Pour améliorer les cours de français, la Flandre signe un accord de coopération avec la France

D'après une étude relayée par le cabinet de la ministre flamande Hilde Crevits (CD&V), un professeur de français sur trois qui enseigne au niveau fondamental flamand estime ne pas maitriser suffisamment la langue française.
D'après une étude relayée par le cabinet de la ministre flamande Hilde Crevits (CD&V), un professeur de français sur trois qui enseigne au niveau fondamental flamand estime ne pas maitriser suffisamment la langue française. - © JASPER JACOBS - BELGA

La ministre flamande de l'Enseignement et l'Ambassadeur de France auprès du Royaume de Belgique ont signé ce lundi 29 mai un accord de collaboration pour améliorer la qualité des cours de français en Flandre.

D'après une étude relayée par le cabinet de la ministre flamande Hilde Crevits (CD&V), un professeur de français sur trois qui enseigne au niveau fondamental flamand estime ne pas maîtriser suffisamment la langue française.

L'accord signé avec la France vise à remédier à cette situation. Le texte ouvre la voie à une collaboration de trois ans entre des écoles néerlandophones et les deux lycées Français implantés en Belgique. Il prévoit des échanges de professeurs et d'élèves ainsi que du prêt de matériel pédagogique.

Mais pourquoi la Flandre a-t-elle décidé de faire appel à la France plutôt qu'aux écoles de la Fédération Wallonie-Bruxelles? Nous avons posé la question au cabinet de la ministre flamande de l'Enseignement.

Et la réponse qui nous est parvenue par mail est plutôt évasive. La porte-parole de la ministre flamande évoque le fait que cet échange avec les écoles françaises permet d'informer les écoles flamandes au sujet des programmes de mobilité qui existent au niveau européen, notamment avec la France. Le cabinet de la ministre ajoute que cet accord doit être considéré en complémentarité de ce qui se fait déjà avec la Fédération Wallonie-Bruxelles.
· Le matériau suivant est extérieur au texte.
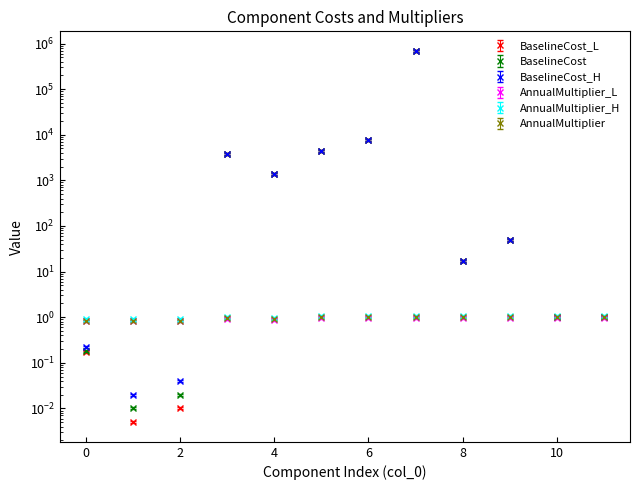

What is the difference between the maximum and minimum values in the AnnualMultiplier series?

0.2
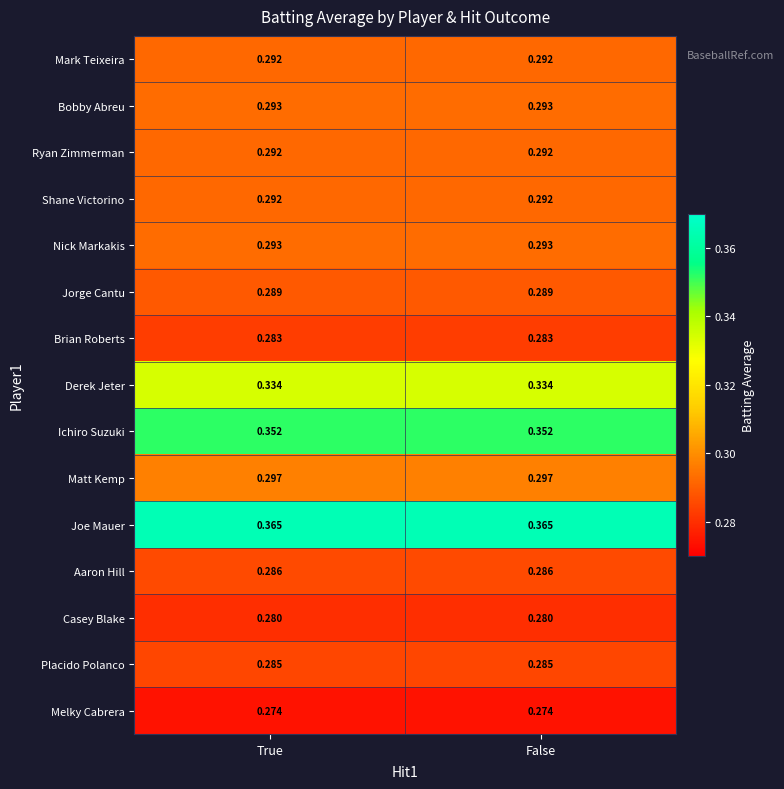

Is the value of Melky Cabrera at True greater than the value of Derek Jeter at True?

No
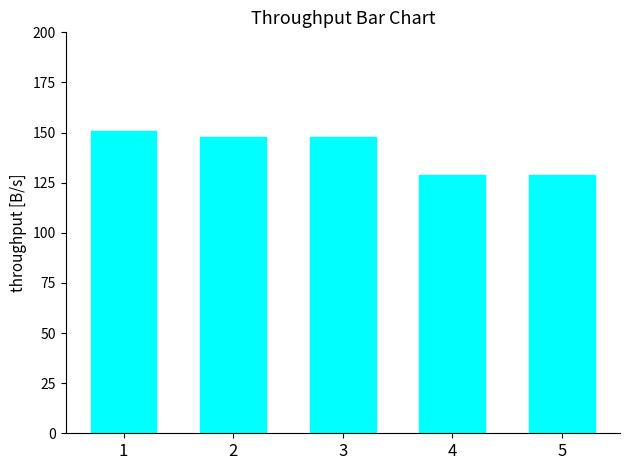

Reading right to left, what are all the values shown in this chart?

5=129	4=129	3=148	2=148	1=151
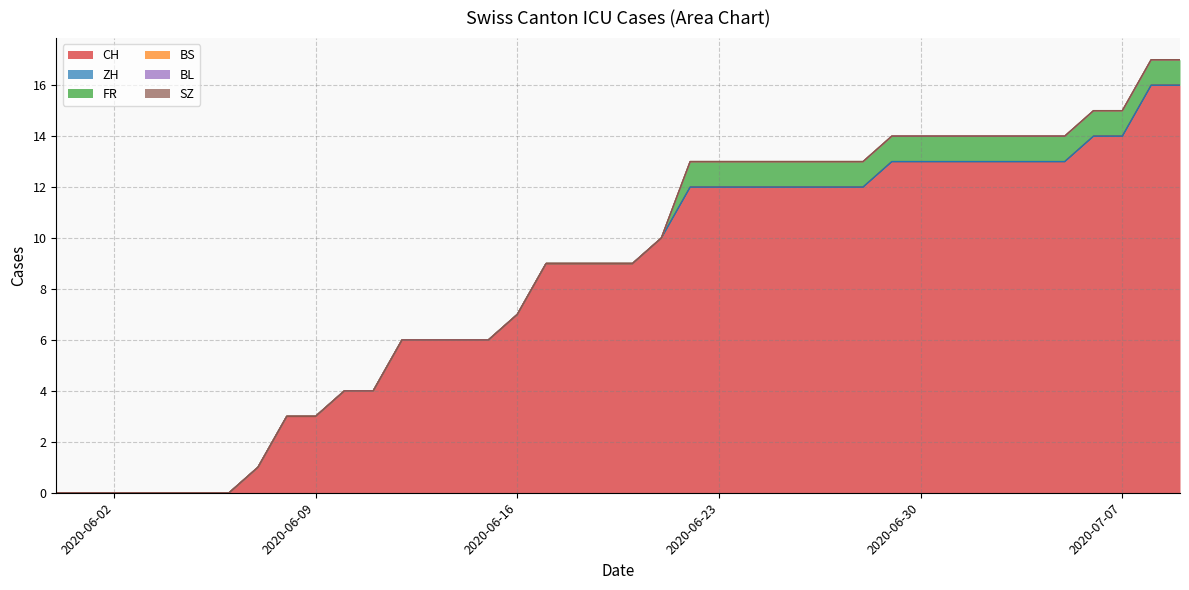

Does the chart have visible grid lines?

Yes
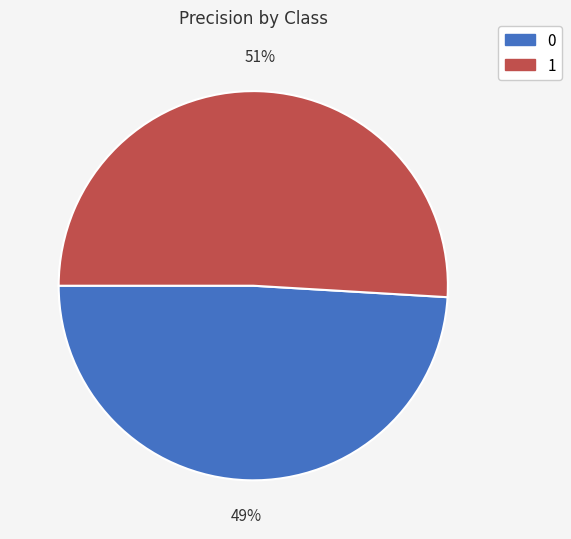

To the nearest percent, what is the difference between the 0 and 1 slice percentages?

2%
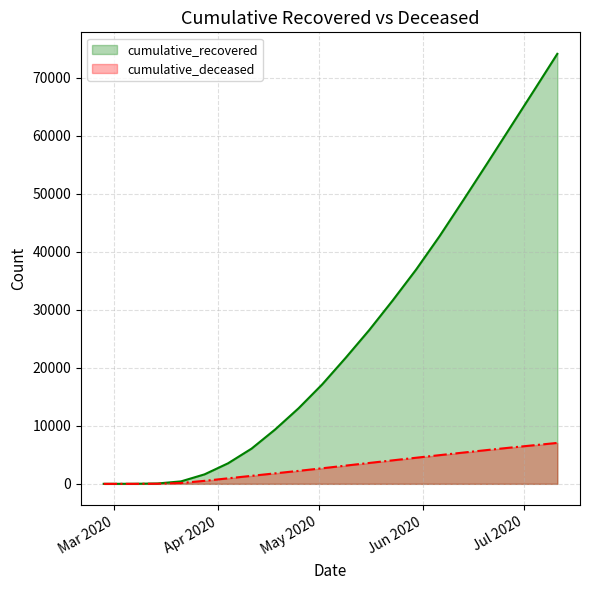

Reading left to right, what are all the values shown in this chart?

cumulative_recovered: 3	10	63	423	1635	3540	6072	9362	13030	17127	21717	26491	31610	36952	42727	48877	55114	61435	67753	74113
cumulative_deceased: 0	1	20	141	519	952	1380	1809	2238	2680	3142	3600	4050	4502	4948	5389	5821	6245	6651	7055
Depuis quelques années, des professeurs néerlandophones et francophones ont effectivement la possibilité d'enseigner de l'autre côté de la frontière linguistique. Un protocole d'accord leur permet de ne pas perdre certains avantages liés à leur communauté d'origine s'ils font le choix d'enseigner dans l'autre communauté. Il s'agit essentiellement d'assurer au enseignants flamands de maintenir leur niveau de salaire plus élevé que celui des enseignants francophones. Mais ce programme ne rencontre jusqu'ici que très peu de succès.

Le choix de la France étonne Rudy Demotte

Du côté de la Fédération Wallonie-Bruxelles, l'accord signé entre la France et la Flandre suscite un certain malaise. Le Ministre-Président de la Fédération Wallonie-Bruxelles s'étonne d'ailleurs "du choix de la Flandre de se tourner vers la France plutôt que de se tourner vers son partenaire belge".

Pour Rudy Demotte, si des accords de coopérations existent entre flamands et francophones et s'ils sont sous-exploités, il faut y remédier. Il demandera à la ministre de l'Enseignement, Marie-Martine Schyns d'évaluer ces accords et d'y apporter des améliorations. "Il est essentiel que les collaborations avec la Flandre se poursuivent", conclut Rudy Demotte.